▶ _ENUNCIADO DEL PROBLEMA_: Escribe todas las etapas de desarrollo que aparecen entre paréntesis en el texto sobre las figuras en vasijas.

▶ _TEXTO DEL DOCUMENTO_:
########
En las figuras que he discutido llega a inscribirse en los objetos el principio de división en su dimensión sexual, a través de las representaciones de los cuerpos en las vasijas, y en pinturas, esculturas, etc. que nos han quedado. La diferentes formas de transporte y carga del agua y otros elementos livianos o pesados que parece haberse realizado de varias maneras –con carga sobre la espalda, sostenida por una banda sobre la frente o directamente sobre la cabeza– se asocian en el conjunto material presentado a rasgos anatómicos femeninos. La mujer con sus brazos en arco sobre el pecho o cargando un peso a la espalda, llevando cántaros, en cuclillas, representada en objetos efigie de diversas manufacturas; el hombre sosteniendo cetros, armas, oficiando rituales, de frente, erguido, sesgadamente representado en los objetos de la mayor calidad técnica. Esto señala que cada una de estas posturas, gestos y prácticas, quedaron objetivadas de esa manera a través de la representación en la cultura material22 y que se convivía con esas imágenes, las cuales sin duda acarreaban principios de distinción y clasificación. Esta producción de figuras en vasijas constituye sólo una parte de todo el trabajo social necesario para obtener de los hombres y las mujeres las disposiciones normalmente unidas a su comportamiento. Ahora bien ¿en qué medida esta “división social del trabajo” objetivada en las representaciones podría tener implicaciones en una división del trabajo de dominación o, dicho de otro modo, en la atribución de diferencias estatutarias en las poblaciones aldeanas?

Más allá de interrogar a las distribuciones de cultura material acerca de la existencia de una particular etapa de desarrollo más o menos estratificada (banda, tribu, señorío o estado) o averiguar si una determinada figura representa el estatuto jerarquizado de una cierta población parece apropiado preguntarse bajo qué condiciones y sobre qué fundamentos se habrían puesto en operación distinciones jerárquicas.
########
▶ _DATOS EN BRUTO_:
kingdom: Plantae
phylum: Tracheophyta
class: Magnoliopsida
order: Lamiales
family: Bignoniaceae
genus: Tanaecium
########
▶ _SOLUCIÓN DEL EJERCICIO_: Banda, tribu, señorío y estado.